Moita vai ter quatro espaços cidadão

Alhos Vedros e Vale da Amoreira recebem novos postos de atendimento. Horário será alargado ao período pós-laboral.
20 Janeiro 2022

A Câmara Municipal da Moita e a Agência para a Modernização Administrativa (AMA) assinaram um protocolo para a instalação de mais Espaços Cidadão no concelho.

Este protocolo é uma atualização do existente e vai possibilitar a criação de mais um Espaço Cidadão nos Balcões do Munícipe da Moita e da Baixa da Banheira e, ainda a criação de um novo posto em Alhos Vedros e Vale da Amoreira permitindo assim, aumentar e reforçar os serviços prestados nos Espaços Cidadão.


«Com os quatro novos postos, de acordo com a autarquia local, pretende-se dar uma resposta mais célere dos serviços e, ao mesmo tempo, não só promover a interação digital entre os cidadãos e a administração pública”, mas também auxiliar a população com mais dificuldade no acesso a estes serviços» afirma o comunicado da autarquia.

Carlos Albino, presidente da edilidade, admite que a assinatura deste protocolo “é um passo importantíssimo para o nosso município. A digitalização dos serviços, a desburocratização e uma maior sustentabilidade é o caminho que queremos seguir, sem nunca descurar o carácter inclusivo no atendimento às nossas populações”, defende.

Segundo o O SETUBALENSE, o autarca afirmou que esta inovação era há muito defendida pelos eleitos, com “muito mais serviços do que os existentes e um maior alargamento de horário – entre as 8h00 até às 20h00 –, para que, aquelas pessoas que trabalhem em Lisboa ou noutros concelhos da região possam, no período pós-laboral, tratar das questões que necessitem”.



O atendimento passa deste modo a estar descentralizado e irá aproveitar os espaços físicos já existentes. “Os cidadãos do nosso concelho passam a ter locais privilegiados para tratar dos seus assuntos, sem terem de se descolar a outras entidades”, acrescenta Carlos Albino.
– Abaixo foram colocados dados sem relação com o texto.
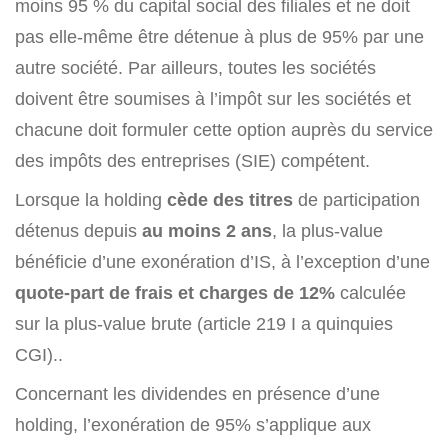
moins 95 % du capital social des filiales et ne doit
pas elle-même être détenue à plus de 95% par une
autre société. Par ailleurs, toutes les sociétés
doivent être soumises à l’impôt sur les sociétés et
chacune doit formuler cette option auprès du service
des impôts des entreprises (SIE) compétent.
Lorsque la holding
cède des titres
de participation
détenus depuis
au moins 2 ans
, la plus-value
bénéficie d’une exonération d’IS, à l’exception d’une
quote-part de frais et charges de 12%
calculée
sur la plus-value brute (article 219 I a quinquies
CGI)..
Concernant les dividendes en présence d’une
holding, l’exonération de 95% s’applique aux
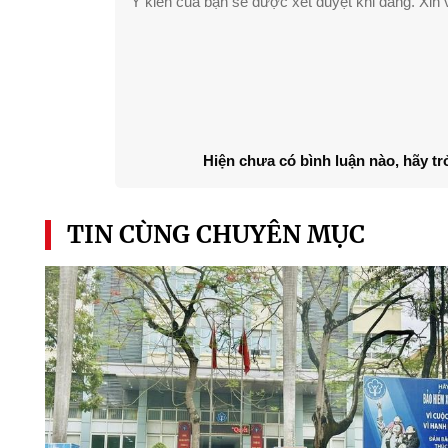
Ý kiến của bạn sẽ được xét duyệt khi đăng. Xin v
Hiện chưa có bình luận nào, hãy tr
TIN CÙNG CHUYÊN MỤC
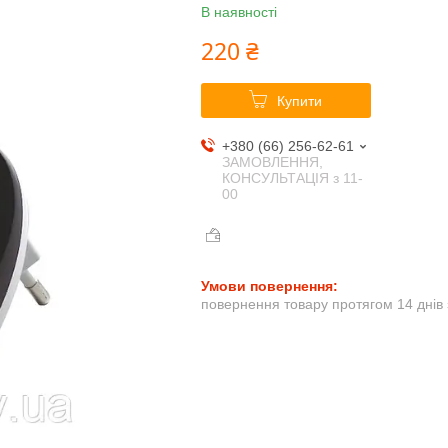
В наявності
220 ₴
Купити
+380 (66) 256-62-61
ЗАМОВЛЕННЯ,
КОНСУЛЬТАЦІЯ з 11-
00
повернення товару протягом 14 днів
O presidente revelou ainda que a Câmara Municipal “terá que investir neste âmbito, sobretudo, em termos de meios humanos que serão necessários alocar, a nível interno, para prestar um serviço de qualidade”, sendo que “os valores acrescidos não serão significativos”, disse. “Quanto muito será necessário abrir concurso para contratação de duas pessoas a mais, mas este não será um valor avultado [tendo em conta] que é um investimento que estamos a fazer no serviço público”, frisou.